Problem to solve
Report the lines of the data below that contain the string "года".

(Transcribed page contents)

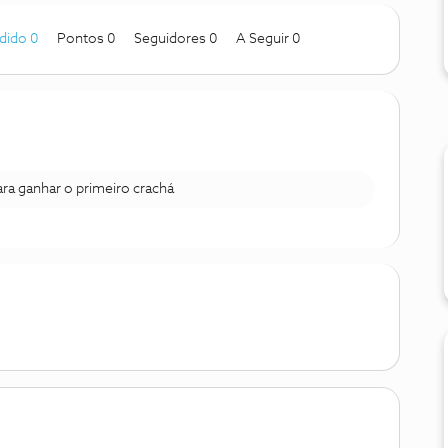
dido 0
Pontos 0
Seguidores
0
A Seguir
0
para ganhar o primeiro crachá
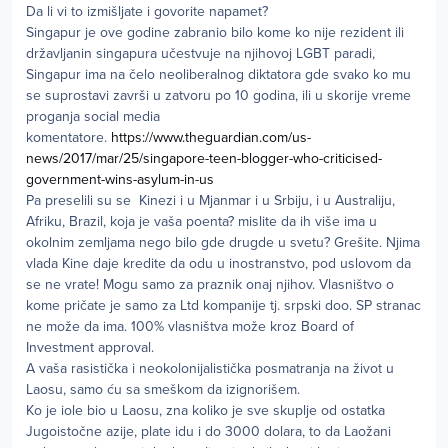
Da li vi to izmišljate i govorite napamet?
Singapur je ove godine zabranio bilo kome ko nije rezident ili
državljanin singapura učestvuje na njihovoj LGBT paradi,
Singapur ima na čelo neoliberalnog diktatora gde svako ko mu
se suprostavi završi u zatvoru po 10 godina, ili u skorije vreme
proganja social media
komentatore.
https://www.theguardian.com/us-
news/2017/mar/25/singapore-teen-blogger-who-criticised-
government-wins-asylum-in-us
Pa preselili su se Kinezi i u Mjanmar i u Srbiju, i u Australiju,
Afriku, Brazil, koja je vaša poenta? mislite da ih više ima u
okolnim zemljama nego bilo gde drugde u svetu? Grešite. Njima
vlada Kine daje kredite da odu u inostranstvo, pod uslovom da
se ne vrate! Mogu samo za praznik onaj njihov. Vlasništvo o
kome pričate je samo za Ltd kompanije tj. srpski doo. SP stranac
ne može da ima. 100% vlasništva može kroz Board of
Investment approval.
A vaša rasistička i neokolonijalistička posmatranja na život u
Laosu, samo ću sa smeškom da izignorišem.
Ko je iole bio u Laosu, zna koliko je sve skuplje od ostatka
Jugoistočne azije, plate idu i do 3000 dolara, to da Laožani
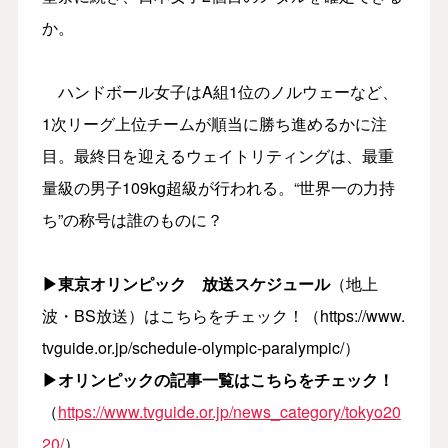
か。
ハンドボール女子はA組1位のノルウェーなど、
1次リーグ上位チームが順当に勝ち進めるかに注
目。最終日を迎えるウェイトリティングは、最重
量級の男子109kg超級が行われる。“世界一の力持
ち”の称号は誰のものに？
▶東京オリンピック 放送スケジュール
（地上
波・BS放送）はこちらをチェック！（https://www.
tvguide.or.jp/schedule-olympic-paralympic/）
▶オリンピックの記事一覧はこちらをチェック！
（
https://www.tvguide.or.jp/news_category/tokyo20
20/
）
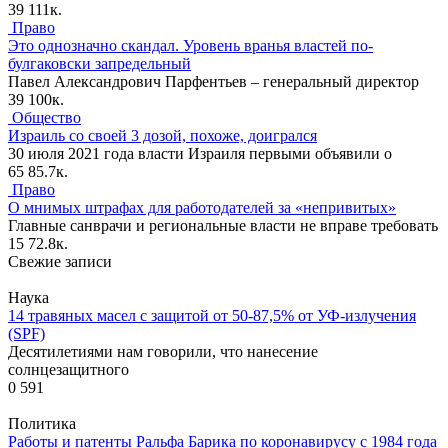
39
111к.
Право
Это однозначно скандал. Уровень вранья властей по-
булгаковски запредельный
Павел Александрович Парфентьев – генеральный директор
39
100к.
Общество
Израиль со своей 3 дозой, похоже, доигрался
30 июля 2021 года власти Израиля первыми объявили о
65
85.7к.
Право
О мнимых штрафах для работодателей за «непривитых»
Главные санврачи и региональные власти не вправе требовать
15
72.8к.
Свежие записи
Наука
14 травяных масел с защитой от 50-87,5% от УФ-излучения
(SPF)
Десятилетиями нам говорили, что нанесение
солнцезащитного
0
591
Политика
Работы и патенты Ральфа Барика по коронавирусу с 1984 года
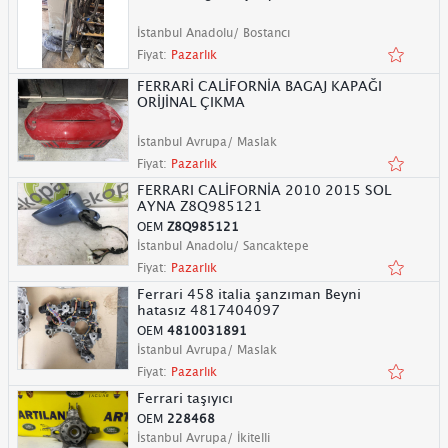
İstanbul Anadolu/ Bostancı
Fiyat:
Pazarlık
FERRARİ CALİFORNİA BAGAJ KAPAĞI
ORİJİNAL ÇIKMA
İstanbul Avrupa/ Maslak
Fiyat:
Pazarlık
FERRARI CALİFORNİA 2010 2015 SOL
AYNA Z8Q985121
OEM
Z8Q985121
İstanbul Anadolu/ Sancaktepe
Fiyat:
Pazarlık
Ferrari 458 italia şanzıman Beyni
hatasız 4817404097
OEM
4810031891
İstanbul Avrupa/ Maslak
Fiyat:
Pazarlık
Ferrari taşıyıcı
OEM
228468
İstanbul Avrupa/ İkitelli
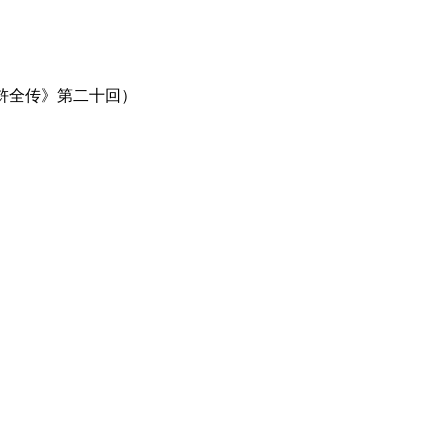
水浒全传》第二十回）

Exercise solution
30 июля 2021 года власти Израиля первыми объявили о
Работы и патенты Ральфа Барика по коронавирусу с 1984 года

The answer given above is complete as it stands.